* _Task instructions_
Report every line of the records below that contains the word "macros".

* _Electronics engineering source data_
=== Section Start ===

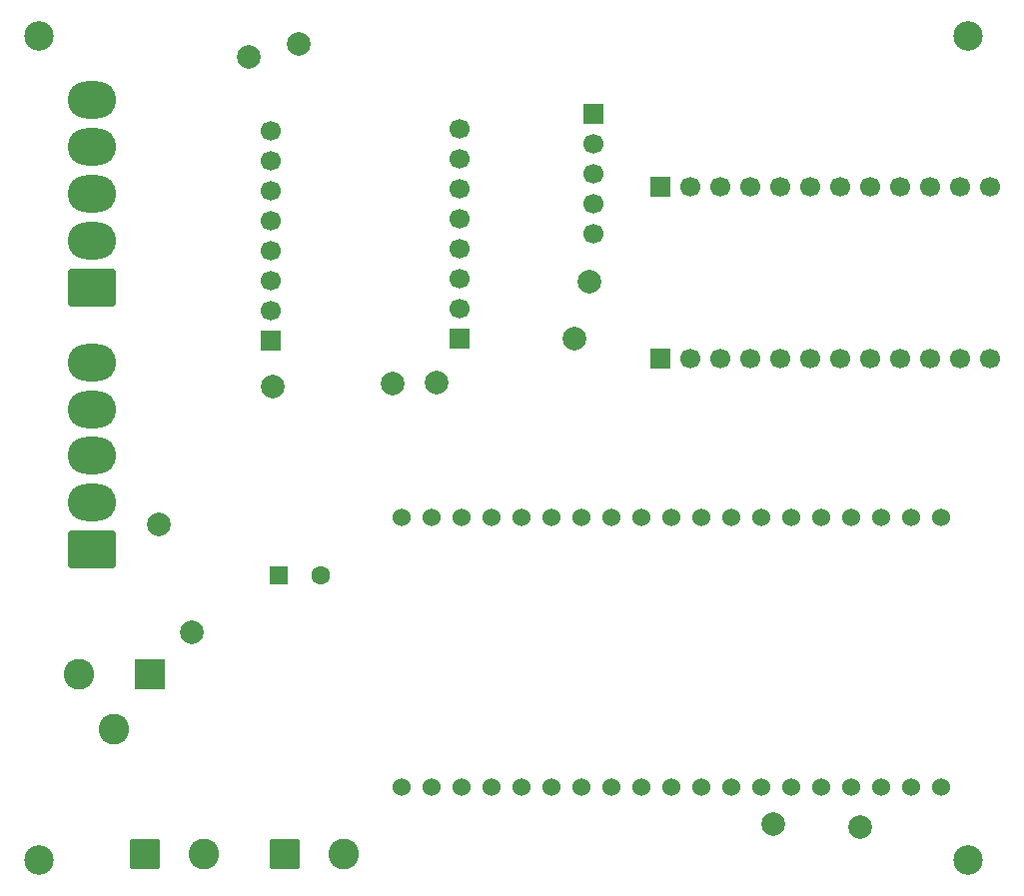
<source format=gbs>
%TF.GenerationSoftware,KiCad,Pcbnew,9.0.5*%
%TF.CreationDate,2025-11-07T06:41:31-08:00*%
%TF.ProjectId,SoftKeyboardController,536f6674-4b65-4796-926f-617264436f6e,v1.5*%
%TF.SameCoordinates,Original*%
%TF.FileFunction,Soldermask,Bot*%
%TF.FilePolarity,Negative*%
%FSLAX46Y46*%
G04 Gerber Fmt 4.6, Leading zero omitted, Abs format (unit mm)*
G04 Created by KiCad (PCBNEW 9.0.5) date 2025-11-07 06:41:31*
%MOMM*%
%LPD*%
G01*
G04 APERTURE LIST*
G04 Aperture macros list*
%AMRoundRect*
0 Rectangle with rounded corners*
0 $1 Rounding radius*
0 $2 $3 $4 $5 $6 $7 $8 $9 X,Y pos of 4 corners*
0 Add a 4 corners polygon primitive as box body*
4,1,4,$2,$3,$4,$5,$6,$7,$8,$9,$2,$3,0*
0 Add four circle primitives for the rounded corners*
1,1,$1+$1,$2,$3*
1,1,$1+$1,$4,$5*
1,1,$1+$1,$6,$7*
1,1,$1+$1,$8,$9*
0 Add four rect primitives between the rounded corners*
20,1,$1+$1,$2,$3,$4,$5,0*
20,1,$1+$1,$4,$5,$6,$7,0*
20,1,$1+$1,$6,$7,$8,$9,0*
20,1,$1+$1,$8,$9,$2,$3,0*%
G04 Aperture macros list end*
%ADD10R,1.700000X1.700000*%
%ADD11C,1.700000*%
%ADD12R,2.600000X2.600000*%
%ADD13C,2.600000*%
%ADD14RoundRect,0.250000X1.800000X-1.330000X1.800000X1.330000X-1.800000X1.330000X-1.800000X-1.330000X0*%
%ADD15O,4.100000X3.160000*%
%ADD16RoundRect,0.250000X-1.050000X-1.050000X1.050000X-1.050000X1.050000X1.050000X-1.050000X1.050000X0*%
%ADD17C,2.500000*%
%ADD18C,2.000000*%
%ADD19RoundRect,0.250000X-0.550000X-0.550000X0.550000X-0.550000X0.550000X0.550000X-0.550000X0.550000X0*%
%ADD20C,1.600000*%
%ADD21C,1.524000*%
G04 APERTURE END LIST*
D10*
%TO.C,J2*%
X204470000Y-53647000D03*
D11*
X204470000Y-56187000D03*
X204470000Y-58727000D03*
X204470000Y-61267000D03*
X204470000Y-63807000D03*
%TD*%
D12*
%TO.C,J1*%
X166830000Y-101091000D03*
D13*
X160830000Y-101091000D03*
X163830000Y-105791000D03*
%TD*%
D14*
%TO.C,J10*%
X161910000Y-68298000D03*
D15*
X161910000Y-64338000D03*
X161910000Y-60378000D03*
X161910000Y-56418000D03*
X161910000Y-52458000D03*
%TD*%
D16*
%TO.C,J3*%
X166470000Y-116365000D03*
D13*
X171470000Y-116365000D03*
%TD*%
D17*
%TO.C,H2*%
X157480000Y-116840000D03*
%TD*%
D18*
%TO.C,TP7*%
X179451000Y-47678000D03*
%TD*%
D19*
%TO.C,C1*%
X177798349Y-92763000D03*
D20*
X181298349Y-92763000D03*
%TD*%
D16*
%TO.C,J4*%
X178328000Y-116365000D03*
D13*
X183328000Y-116365000D03*
%TD*%
D21*
%TO.C,ESP1*%
X233934000Y-87810000D03*
X231394000Y-87810000D03*
X228854000Y-87810000D03*
X226314000Y-87810000D03*
X223774000Y-87810000D03*
X221234000Y-87810000D03*
X218694000Y-87810000D03*
X216154000Y-87810000D03*
X213614000Y-87810000D03*
X211074000Y-87810000D03*
X208534000Y-87810000D03*
X205994000Y-87810000D03*
X203454000Y-87810000D03*
X200914000Y-87810000D03*
X198374000Y-87810000D03*
X195834000Y-87810000D03*
X193294000Y-87810000D03*
X190754000Y-87810000D03*
X188214000Y-87810000D03*
X188214000Y-110670000D03*
X190754000Y-110670000D03*
X193294000Y-110670000D03*
X195834000Y-110670000D03*
X198374000Y-110670000D03*
X200914000Y-110670000D03*
X203454000Y-110670000D03*
X205994000Y-110670000D03*
X208534000Y-110670000D03*
X211074000Y-110670000D03*
X213614000Y-110670000D03*
X216154000Y-110670000D03*
X218694000Y-110670000D03*
X221234000Y-110670000D03*
X223774000Y-110670000D03*
X226314000Y-110670000D03*
X228854000Y-110670000D03*
X231394000Y-110670000D03*
X233934000Y-110670000D03*
%TD*%
D18*
%TO.C,TP6*%
X202882500Y-72633500D03*
%TD*%
%TO.C,TP11*%
X170434000Y-97589000D03*
%TD*%
%TO.C,TP2*%
X191135000Y-76380000D03*
%TD*%
%TO.C,TP4*%
X219710000Y-113845000D03*
%TD*%
D10*
%TO.C,J8*%
X177094000Y-72835000D03*
D11*
X177094000Y-70295000D03*
X177094000Y-67755000D03*
X177094000Y-65215000D03*
X177094000Y-62675000D03*
X177094000Y-60135000D03*
X177094000Y-57595000D03*
X177094000Y-55055000D03*
%TD*%
D10*
%TO.C,J7*%
X193096400Y-72616800D03*
D11*
X193096400Y-70076800D03*
X193096400Y-67536800D03*
X193096400Y-64996800D03*
X193096400Y-62456800D03*
X193096400Y-59916800D03*
X193096400Y-57376800D03*
X193096400Y-54836800D03*
%TD*%
D17*
%TO.C,H1*%
X236220000Y-116840000D03*
%TD*%
D10*
%TO.C,J6*%
X210104200Y-74349400D03*
D11*
X212644200Y-74349400D03*
X215184200Y-74349400D03*
X217724200Y-74349400D03*
X220264200Y-74349400D03*
X222804200Y-74349400D03*
X225344200Y-74349400D03*
X227884200Y-74349400D03*
X230424200Y-74349400D03*
X232964200Y-74349400D03*
X235504200Y-74349400D03*
X238044200Y-74349400D03*
%TD*%
D17*
%TO.C,H3*%
X157480000Y-46990000D03*
%TD*%
D18*
%TO.C,TP8*%
X175260000Y-48821000D03*
%TD*%
%TO.C,TP1*%
X187452000Y-76507000D03*
%TD*%
%TO.C,TP10*%
X177292000Y-76761000D03*
%TD*%
%TO.C,TP5*%
X204089000Y-67871000D03*
%TD*%
D14*
%TO.C,J9*%
X161910000Y-90523000D03*
D15*
X161910000Y-86563000D03*
X161910000Y-82603000D03*
X161910000Y-78643000D03*
X161910000Y-74683000D03*
%TD*%
D17*
%TO.C,H4*%
X236220000Y-46990000D03*
%TD*%
D10*
%TO.C,J5*%
X210133200Y-59744400D03*
D11*
X212673200Y-59744400D03*
X215213200Y-59744400D03*
X217753200Y-59744400D03*
X220293200Y-59744400D03*
X222833200Y-59744400D03*
X225373200Y-59744400D03*
X227913200Y-59744400D03*
X230453200Y-59744400D03*
X232993200Y-59744400D03*
X235533200Y-59744400D03*
X238073200Y-59744400D03*
%TD*%
D18*
%TO.C,TP9*%
X167640000Y-88445000D03*
%TD*%
%TO.C,TP3*%
X227076000Y-114099000D03*
%TD*%
M02*

</source>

=== Section End ===

* _Solution to this task_
G04 Aperture macros list*
G04 Aperture macros list end*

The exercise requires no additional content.